_SEZIONE DI TESTO:_
<<<<

Abbiamo chiesto a Ezio Laconi, docente di Patologia e Fisiopatologia al dipartimento di Scienze biomediche dell’Università di Cagliari, prestigioso ricercatore nel campo dell’oncologia, di spiegarci l’importanza di questo lavoro e di parlarci delle prospettive della ricerca scientifica nel campo della lotta ai tumori.

«L'importanza dell'articolo del dottor Wise - spiega Laconi - non è legata alla constatazione di un dato di fatto, in parte già noto, sull’efficacia dei farmaci antitumorali. L'aspetto che va sottolineato riguarda l'analisi delle possibili ragioni alla base di questo dato negativo e ancora di più le proposte che il dottor Wise presenta per cambiare una realtà altrimenti destinata a continuare».

Sembra di capire che a dominare la scena, in questo campo delicatissimo, siano come sempre le case farmaceutiche.

«Sì, l'analisi parte da una constatazione che l'autore considera basilare: da qualche decennio sono le grosse compagnie farmaceutiche a condurre, quasi in esclusiva, gli studi che portano all'introduzione di nuovi farmaci antineoplastici. Le compagnie farmaceutiche sono quotate in borsa e tendono naturalmente a portare avanti le linee di ricerca meno rischiose e a maggior potenziale di profitto. Le potenzialità di vendita del farmaco diventano pertanto un parametro decisivo nelle scelte strategiche di nuovi investimenti. Questo porta a lavorare spesso su farmaci già esistenti, anche se poco attivi, con l'obiettivo di migliorarne anche marginalmente l'efficacia e venderlo meglio. Oppure si sceglie di estendere l'uso di un farmaco da un tipo di tumore a un altro, magari più diffuso, per aumentare le possibilità di vendita per il farmaco stesso. Tutto questo è legittimo e in una certa misura anche corretto. Ma alla lunga rallenta le spinte innovative ad alto rischio nella ricerca. Ed è su quest’aspetto che occorre riflettere».

L’esigenza è dunque di vendere i prodotti. Ma la salute dei pazienti?

«La necessità di vendere ciò che viene prodotto ha portato a un progressivo abbassamento della soglia di efficacia considerata accettabile per un farmaco. Molti farmaci aumentano la sopravvivenza di pochi mesi rispetto a una malattia che ha un decorso molto lungo, al costo di diverse decine di migliaia di euro, costo che si scarica integralmente sul servizio sanitario nazionale».

Pochi mesi di sopravvivenza. Si tratta di capire se vale la pena o no. E’ un argomento estremamente delicato, perché esula dal campo scientifico e riguarda la sensibilità umana. Un mese di vita, per quanto precaria, può essere poco per la scienza ma moltissimo per la famiglia del malato e per il malato stesso.

>>>>

_MATERIALE DI PARTENZA:_
<<<<

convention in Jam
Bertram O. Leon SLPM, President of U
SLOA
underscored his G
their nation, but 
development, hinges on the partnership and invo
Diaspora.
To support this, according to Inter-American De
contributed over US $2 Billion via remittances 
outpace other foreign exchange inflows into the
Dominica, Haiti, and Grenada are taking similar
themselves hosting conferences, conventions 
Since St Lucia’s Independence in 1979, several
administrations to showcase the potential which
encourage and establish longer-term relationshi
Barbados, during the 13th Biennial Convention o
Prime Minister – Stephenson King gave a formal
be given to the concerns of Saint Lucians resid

>>>>
<<<<

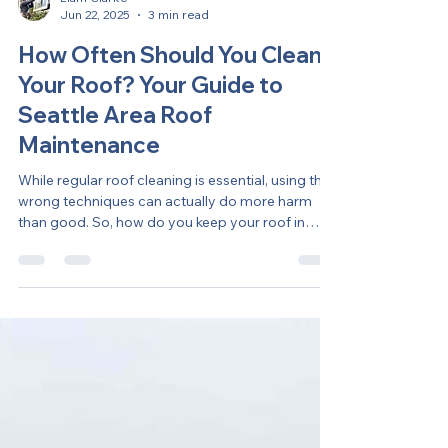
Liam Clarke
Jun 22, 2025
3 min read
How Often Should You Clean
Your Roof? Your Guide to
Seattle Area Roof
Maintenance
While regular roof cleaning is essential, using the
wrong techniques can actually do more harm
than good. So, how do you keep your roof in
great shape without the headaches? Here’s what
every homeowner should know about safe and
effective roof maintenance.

>>>>
<<<<

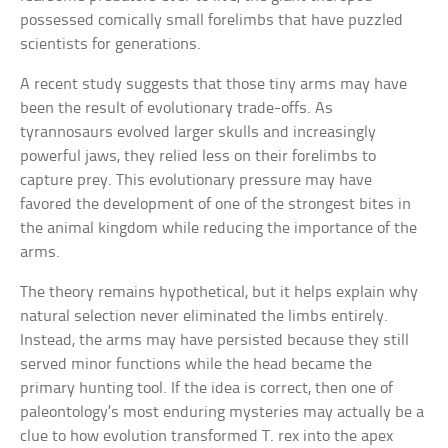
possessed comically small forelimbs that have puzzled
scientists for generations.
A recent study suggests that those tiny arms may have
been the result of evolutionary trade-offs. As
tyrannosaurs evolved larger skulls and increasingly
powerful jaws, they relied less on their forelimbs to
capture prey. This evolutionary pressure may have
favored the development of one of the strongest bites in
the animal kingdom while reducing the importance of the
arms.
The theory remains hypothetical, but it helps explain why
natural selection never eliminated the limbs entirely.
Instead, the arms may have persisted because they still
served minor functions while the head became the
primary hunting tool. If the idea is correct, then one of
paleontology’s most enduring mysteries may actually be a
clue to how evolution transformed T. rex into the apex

>>>>

_ATTIVITÀ DA SVOLGERE:_
• A. Secondo il testo sui farmaci antitumorali, chi conduce quasi in esclusiva gli studi che portano all'introduzione di nuovi farmaci antineoplastici?
• B. In base al testo sui farmaci antitumorali, spiega perché le compagnie farmaceutiche tendono a portare avanti le linee di ricerca meno rischiose.
• C. Prosegui il testo sui farmaci antitumorali dal punto in cui si interrompe.

_RISULTATI DELLE ATTIVITÀ:_
• A. Da qualche decennio li conducono, quasi in esclusiva, le grosse compagnie farmaceutiche.

• B. Le compagnie farmaceutiche sono quotate in borsa. Per questo privilegiano le linee di ricerca meno rischiose e a maggior potenziale di profitto, e le potenzialità di vendita di un farmaco diventano un parametro decisivo nelle scelte di nuovi investimenti.

• C.
«Gli studi sono concordi nel ritenere che questo non sia ritenuto accettabile, né da chi lavora all'assistenza dei malati, né dai cittadini, come confermato anche da un'indagine condotta a Cagliari dove il 60 per cento di un vasto campione di medici e infermieri ha ritenuto che valga la pena somministrare il farmaco soltanto se aumenta la sopravvivenza del paziente di almeno un anno. Si tratta di terapie che arrivano a costare centomila euro per ciascun paziente, in una sanità pubblica dove le risorse sono costantemente in calo. Le responsabilità di queste scelte coinvolgono sia i ricercatori che le società professionali, le riviste scientifiche, i medici oncologi, le autorità politiche, le associazioni di cittadini e pazienti, oltre all'industria farmaceutica. Certo, mi rendo conto: è un discorso difficile, ma credo che vada affrontato».

Quali sono i suggerimenti proposti dal dottor Wise?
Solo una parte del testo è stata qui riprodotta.